Leishmania donovani in the peripheral blood

Donovan 1 who found Leishmania donovani first in the living patient also discovered the parasite in smears from the peripheral blood. Many have advocated the examination stained blood smears for diagnosis of the disease (Patton, 2 Marshall, 3 Cannata, 4 Knowles 5 ) but all agree that the organism is present in small numbers and that many slides must be carefully studied. Spleen smears obtained by aspiration has been the usual method for diagnosis. As the bleeding time is prolonged in all advanced cases this procedure is not devoid of danger (Donovan, 1 Wylie, 6 Knowles, 7 Rogers, 8 Bramachari 9 ). Blood culture has been suggested as a substitute but results have been inconstant (Mayer and Werner, 10 Wenyon, 11 Row, 12 Korke, 13 Knowles 5 ). The last named author made 128 cultures from 34 patients with two positive cultures from one patient.

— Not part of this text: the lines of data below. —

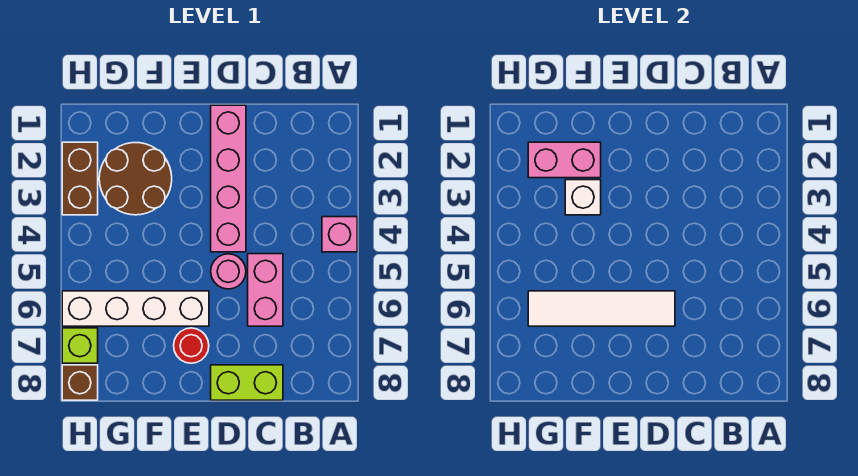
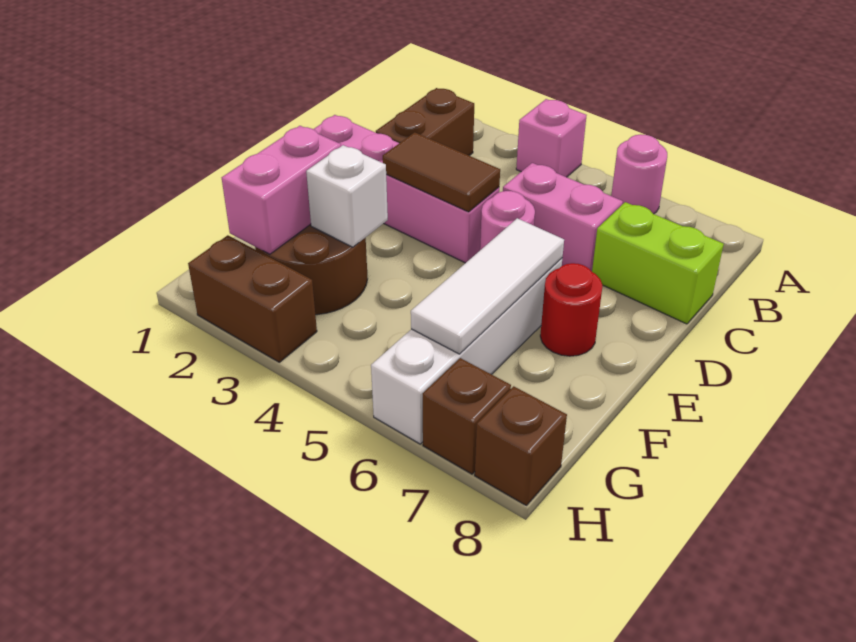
none -> pink 1x1 round brick [611,134,667,214]
none -> brown 1x2 brick [376,88,474,156]
lime 1x2 brick [211,365,283,400] -> lime 1x2 brick turned to [592,202,724,324]
none -> brown 1x2 tile [383,132,500,212]
white 1x4 tile [528,291,675,326] -> white 1x3 tile [411,218,564,354]
lime 1x1 brick [62,328,98,363] -> brown 1x1 brick [423,358,511,474]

At first Rogers merely citrated the patient's blood but Nicolle was much more successful with his “N.N.N.” medium, a rabbit blood agar. The experiments of Rogers 15 and of Cornwall and LaFrenais 14 showed that culture media made with human blood were not favorable to the growth of Leishmania donovani.

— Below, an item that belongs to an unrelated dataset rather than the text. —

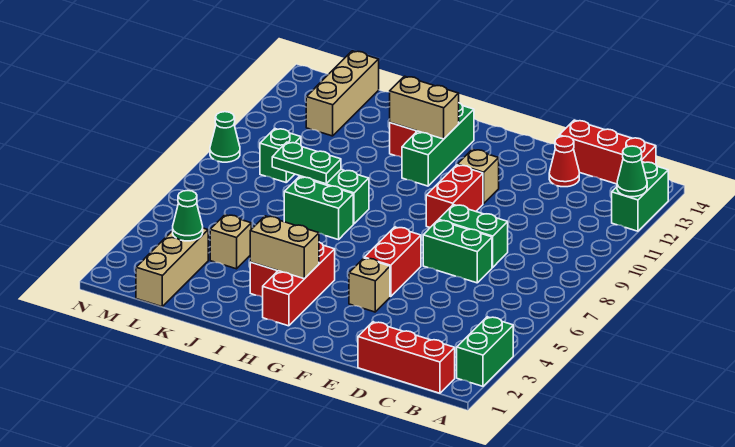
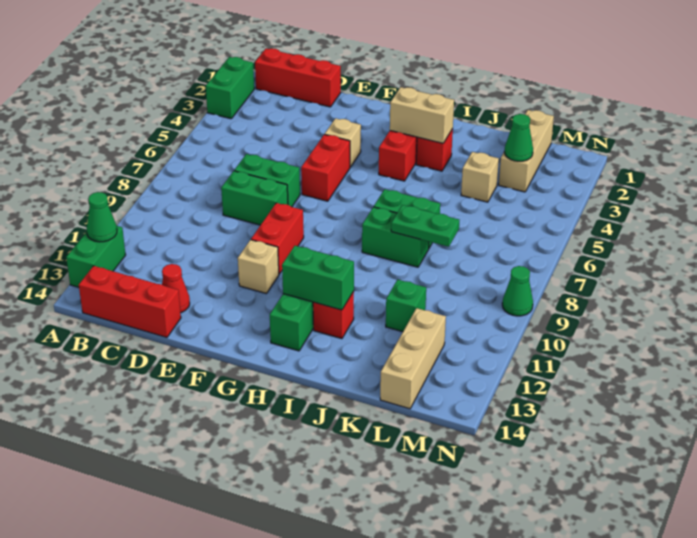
tan 1x2 brick [390,76,459,139] -> green 1x2 brick [282,246,354,310]
green 1x1 brick [260,129,301,182] -> green 1x1 brick moved to [386,280,426,332]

Two series of experiments were made using salt agar as in N.N.N. medium but with washed red cells and serum, both unheated and heated at 56 C° for one-half hour, from man, horse, sheep and rabbit. Human red cells were somewhat inhibitory; human serum much more so. Rabbit cells and serum were less unfavorable to growth but were inferior to whole defibinated rabbit blood. In action the cells and serum of the horse and sheep lay between those of man and the rabbit. As a result of these experiments, a technic for blood culture was devised as follows: 10 c.c. of blood was drawn from a vein into 2 c.c. of 1 per cent. citrated Locke's solution in a syringe and immediately expelled into 50-70 c.c. of the same fluid in a flask.